We will create synthesized data for virtual patients, whose demographics and genome data are generated using data from the Personal Genome Project (PGP) and the HapMap Project. The challenge will solicit privacy preserving algorithms in two tracks to handle genomic data and combined genome/demographic data, respectively.
Regarding the first track that uses only genomic data, our tasks are: (a) Privacy preserving feature selection that meets the differential privacy criterion (to develop algorithms based on the synthetic samples, e.g., to select 10 most significant SNPs among 5000 SNPs in the provided sample data, on which differential privacy is enforced, and deliver the algorithms to challenge organizers to test its scalability and generalizability). The best solution is the one that allows a data user to conduct computation at the minimum level of information exposure (i.e., privacy budget) while maintaining the maximum level of accuracy in computing results (i.e., the best coverage of significant SNPs). (b) Privacy preserving data dissemination that is robust to known attack models (given the allele frequencies of SNPs at specific loci in a synthetic case group, to come up with perturbed data that cannot be used to re-identify case participants, while best preserve utilities, i.e., a set of association tests that are not given to the participants). Note that we will not enforce differential privacy in this challenge, but instead, will use statistical tests (e.g., the likelihood ratio test) to evaluate the re-identification risks.

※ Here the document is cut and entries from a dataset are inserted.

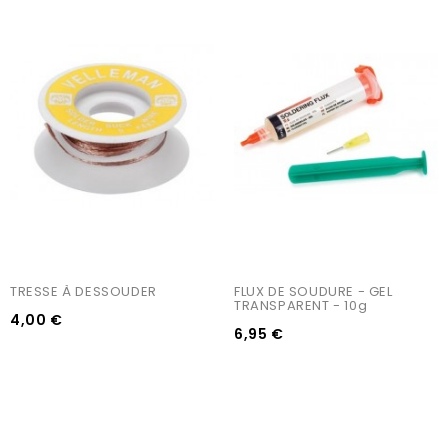
TRESSE À DESSOUDER
FLUX DE SOUDURE - GEL 
TRANSPARENT - 10g
4,00 €
6,95 €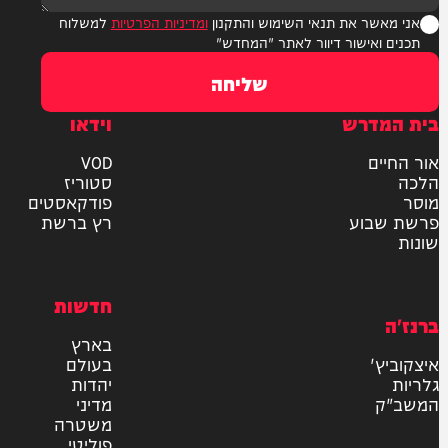
ר את תנאי השימוש והתקנון
ומדיניות הפרטיות
למשלוח
אישור דיוור לאתר "המחדש"
שליחה
דרש
וידאו
ם
VOD
סטוריז
פודקאסטים
וע
רץ ברשת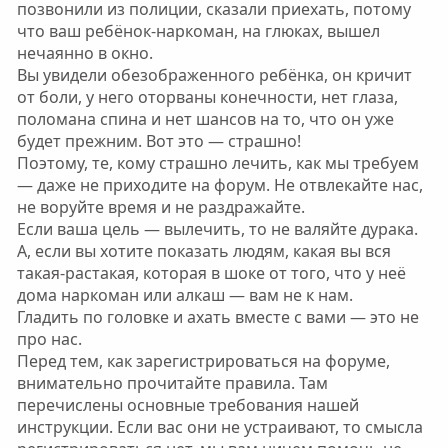
позвонили из полиции, сказали приехать, потому
что ваш ребёнок-наркоман, на глюках, вышел
нечаянно в окно.
Вы увидели обезображенного ребёнка, он кричит
от боли, у него оторваны конечности, нет глаза,
поломана спина и нет шансов на то, что он уже
будет прежним. Вот это — страшно!
Поэтому, те, кому страшно лечить, как мы требуем
— даже не приходите на форум. Не отвлекайте нас,
не воруйте время и не раздражайте.
Если ваша цель — вылечить, то не валяйте дурака.
А, если вы хотите показать людям, какая вы вся
такая-растакая, которая в шоке от того, что у неё
дома наркоман или алкаш — вам не к нам.
Гладить по головке и ахать вместе с вами — это не
про нас.
Перед тем, как зарегистрироваться на форуме,
внимательно прочитайте правила. Там
перечислены основные требования нашей
инструкции. Если вас они не устраивают, то смысла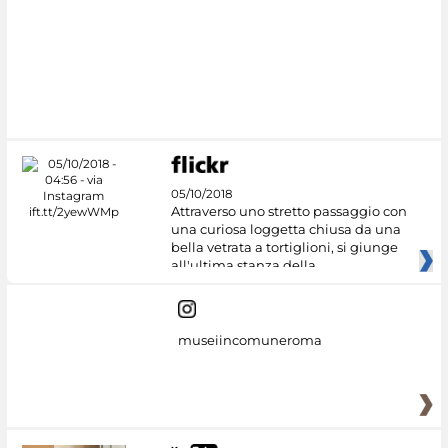
05/10/2018
Attraverso uno stretto passaggio con
una curiosa loggetta chiusa da una
bella vetrata a tortiglioni, si giunge
all'ultima stanza della
museiincomuneroma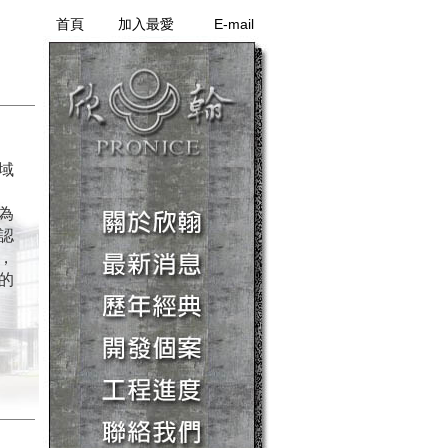
首頁
加入最愛
E-mail
域
為
認
，
的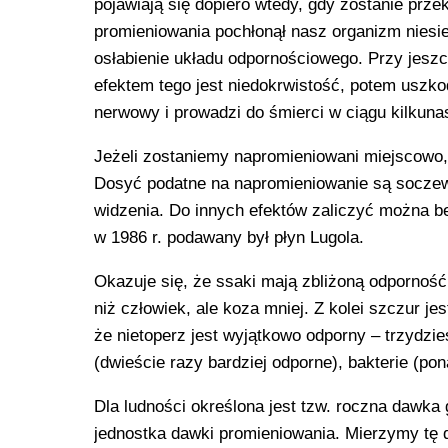
pojawiają się dopiero wtedy, gdy zostanie prz
promieniowania pochłonął nasz organizm niesi
osłabienie układu odpornościowego. Przy jeszc
efektem tego jest niedokrwistość, potem usz
nerwowy i prowadzi do śmierci w ciągu kilkunas
Jeżeli zostaniemy napromieniowani miejscowo,
Dosyć podatne na napromieniowanie są soczew
widzenia. Do innych efektów zaliczyć można b
w 1986 r. podawany był płyn Lugola.
Okazuje się, że ssaki mają zbliżoną odporność
niż człowiek, ale koza mniej. Z kolei szczur j
że nietoperz jest wyjątkowo odporny – trzydzie
(dwieście razy bardziej odporne), bakterie (pona
Dla ludności określona jest tzw. roczna dawka g
jednostka dawki promieniowania. Mierzymy tę 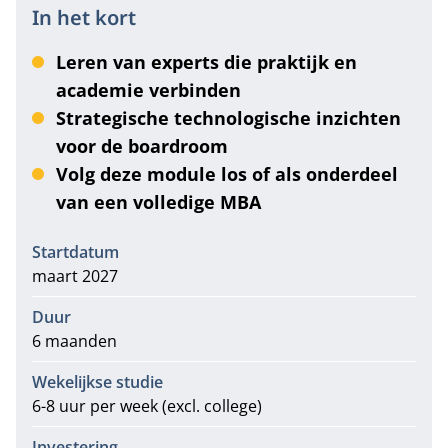
In het kort
Leren van experts die praktijk en
academie verbinden
Strategische technologische inzichten
voor de boardroom
Volg deze module los of als onderdeel
van een volledige MBA
Informatie
Startdatum
maart 2027
Duur
6 maanden
Wekelijkse studie
6-8 uur per week (excl. college)
Investering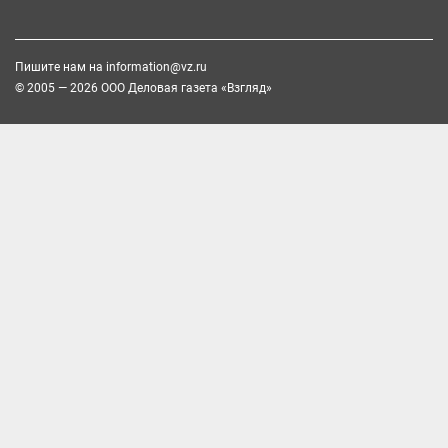
Пишите нам на
information@vz.ru
© 2005 — 2026 ООО Деловая газета «Взгляд»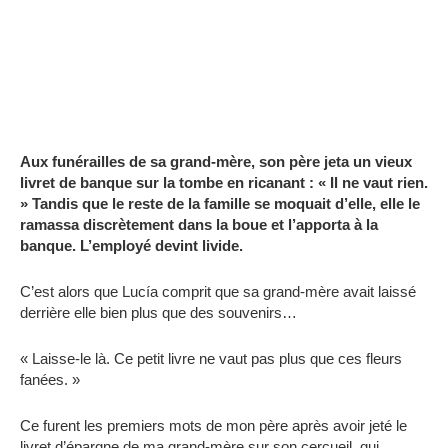
Aux funérailles de sa grand-mère, son père jeta un vieux
livret de banque sur la tombe en ricanant : « Il ne vaut rien.
» Tandis que le reste de la famille se moquait d’elle, elle le
ramassa discrètement dans la boue et l’apporta à la
banque. L’employé devint livide.
C’est alors que Lucía comprit que sa grand-mère avait laissé
derrière elle bien plus que des souvenirs…
« Laisse-le là. Ce petit livre ne vaut pas plus que ces fleurs
fanées. »
Ce furent les premiers mots de mon père après avoir jeté le
livret d’épargne de ma grand-mère sur son cercueil, qui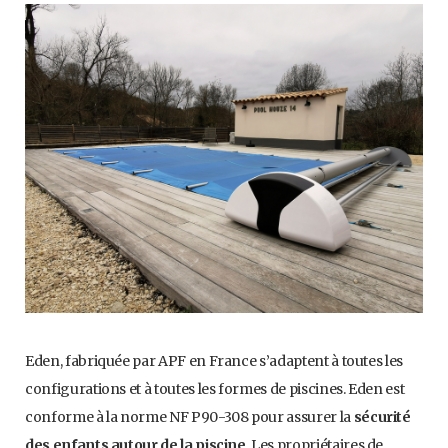
Eden, fabriquée par APF en France s’adaptent à toutes les
configurations et à toutes les formes de piscines. Eden est
conforme à la norme NF P90-308 pour assurer la
sécurité
des enfants autour de la piscine
. Les propriétaires de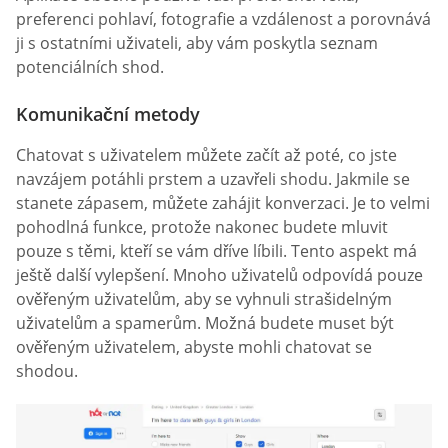
preferenci pohlaví, fotografie a vzdálenost a porovnává
ji s ostatními uživateli, aby vám poskytla seznam
potenciálních shod.
Komunikační metody
Chatovat s uživatelem můžete začít až poté, co jste
navzájem potáhli prstem a uzavřeli shodu. Jakmile se
stanete zápasem, můžete zahájit konverzaci. Je to velmi
pohodlná funkce, protože nakonec budete mluvit
pouze s těmi, kteří se vám dříve líbili. Tento aspekt má
ještě další vylepšení. Mnoho uživatelů odpovídá pouze
ověřeným uživatelům, aby se vyhnuli strašidelným
uživatelům a spamerům. Možná budete muset být
ověřeným uživatelem, abyste mohli chatovat se
shodou.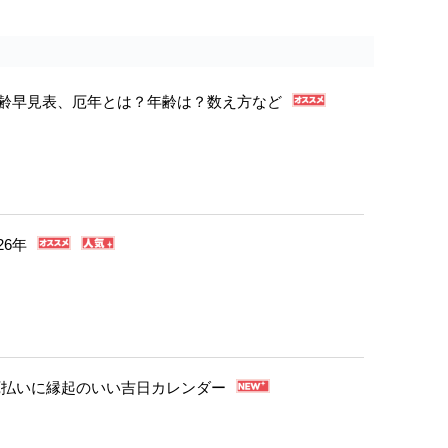
年年齢早見表、厄年とは？年齢は？数え方など
26年
・厄払いに縁起のいい吉日カレンダー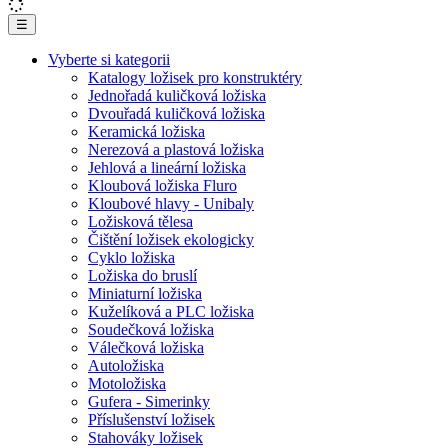
☰
Vyberte si kategorii
Katalogy ložisek pro konstruktéry
Jednořadá kuličková ložiska
Dvouřadá kuličková ložiska
Keramická ložiska
Nerezová a plastová ložiska
Jehlová a lineární ložiska
Kloubová ložiska Fluro
Kloubové hlavy - Unibaly
Ložisková tělesa
Čištění ložisek ekologicky
Cyklo ložiska
Ložiska do bruslí
Miniaturní ložiska
Kuželíková a PLC ložiska
Soudečková ložiska
Válečková ložiska
Autoložiska
Motoložiska
Gufera - Simerinky
Příslušenství ložisek
Stahováky ložisek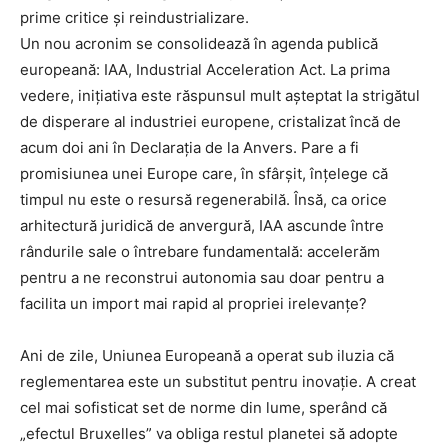
prime critice și reindustrializare.
Un nou acronim se consolidează în agenda publică
europeană: IAA, Industrial Acceleration Act. La prima
vedere, inițiativa este răspunsul mult așteptat la strigătul
de disperare al industriei europene, cristalizat încă de
acum doi ani în Declarația de la Anvers. Pare a fi
promisiunea unei Europe care, în sfârșit, înțelege că
timpul nu este o resursă regenerabilă. Însă, ca orice
arhitectură juridică de anvergură, IAA ascunde între
rândurile sale o întrebare fundamentală: accelerăm
pentru a ne reconstrui autonomia sau doar pentru a
facilita un import mai rapid al propriei irelevanțe?
Ani de zile, Uniunea Europeană a operat sub iluzia că
reglementarea este un substitut pentru inovație. A creat
cel mai sofisticat set de norme din lume, sperând că
„efectul Bruxelles” va obliga restul planetei să adopte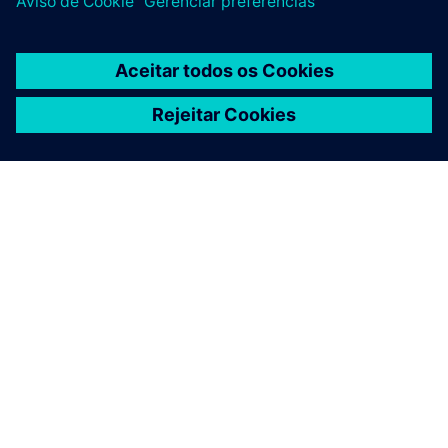
SOBRE A SIEMENS
INFORMAÇÕES DA EMPRESA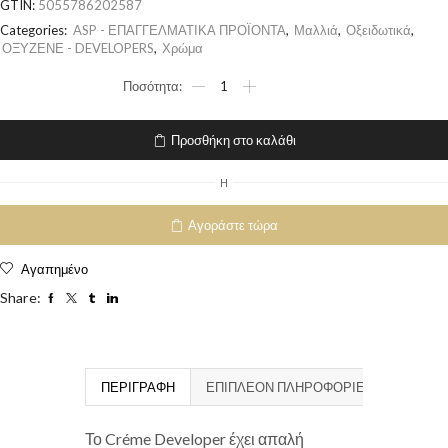
GTIN:
5055786202587
Categories:
ASP - ΕΠΑΓΓΕΛΜΑΤΙΚΑ ΠΡΟΪΟΝΤΑ
,
Μαλλιά
,
Οξειδωτικά
,
ΟΞΥΖΕΝΕ - DEVELOPERS
,
Χρώμα
Προσθήκη στο καλάθι
H
Αγοράστε τώρα
Αγαπημένο
Share:
ΠΕΡΙΓΡΑΦΉ
ΕΠΙΠΛΈΟΝ ΠΛΗΡΟΦΟΡΊΕΣ
Το Créme Developer έχει απαλή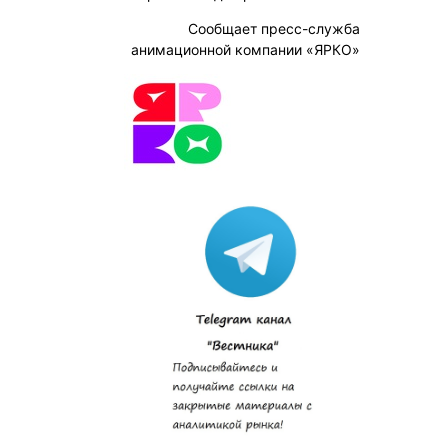
Сообщает пресс-служба
анимационной компании «ЯРКО»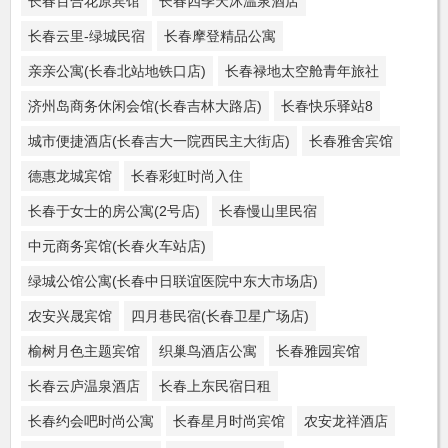
长春百合花原宾馆
长春四季天沐温泉酒店
长春云里-绿城民宿
长春摩登精品公寓
亲亲公寓(长春北站地铁口店)
长春禄地太空舱青年旅社
济州岛商务休闲会馆(长春吉林大路店)
长春快乐驿站8
城市便捷酒店(长春吉大一院西民主大街店)
长春雅舍宾馆
德惠龙城宾馆
长春彩虹时尚入住
长春于女士的房公寓(2号店)
长春慢山里民宿
中元商务宾馆(长春火车站店)
绿城公馆公寓(长春中日联谊医院中东大市场店)
农安兴晟宾馆
四月巷民宿(长春卫星广场店)
榆树月色主题宾馆
织巢鸟酒店公寓
长春雅园宾馆
长春云庐温泉酒店
长春上东民宿日租
长春约会吧时尚公寓
长春星月时尚宾馆
农安龙祥酒店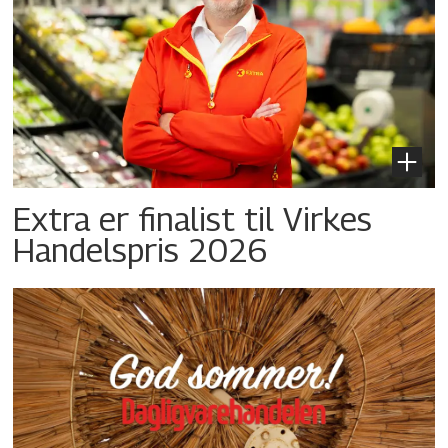
Extra er finalist til Virkes
Handelspris 2026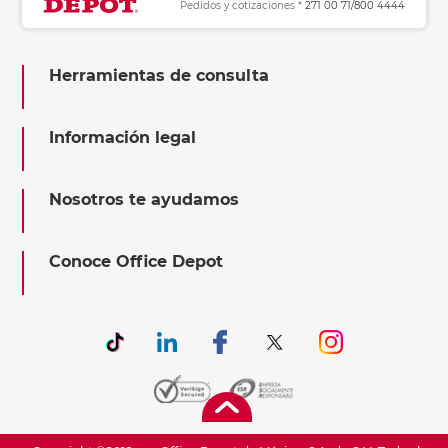
Pedidos y cotizaciones *
271 00 71/800 4444
Herramientas de consulta
Información legal
Nosotros te ayudamos
Conoce Office Depot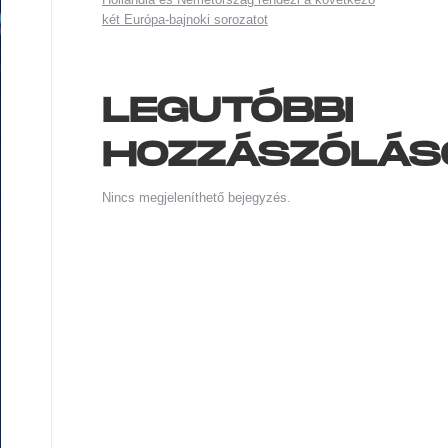
két Európa-bajnoki sorozatot
LEGUTÓBBI
HOZZÁSZÓLÁS
Nincs megjeleníthető bejegyzés.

For the second track that involves both genomic data and demographics, we will use the same criteria of the previous task except that we will also test the algorithm on subpopulation level (i.e., stratified by age, gender, etc.). Therefore, an ideal algorithm should also balance the privacy and utility on subpopulations. For the first task in both tracks, participating teams evaluate data privacy and utility through a web service to be provided by the challenge organizers, which measures the protection level against attacks and how well the utilities are preserved. Regarding the second task in both tracks, participating teams should use no more than a given privacy budget determined by the organizers and the utility can be verified locally with the association tests provided by the challenge organizers.
Each solution should be submitted by a participating team as a computer software package, which will be evaluated by an independent evaluation committee organized by the iDASH center, based on two criteria: (1) how the privacy risks are mitigated; and (2) how the utility of data is preserved. The utility functions (i.e., association tests) will not be revealed to the competition participants for the first task (although they can test it through a web service), but will be shared for the second tasks so that participating teams can also evaluate the utility locally.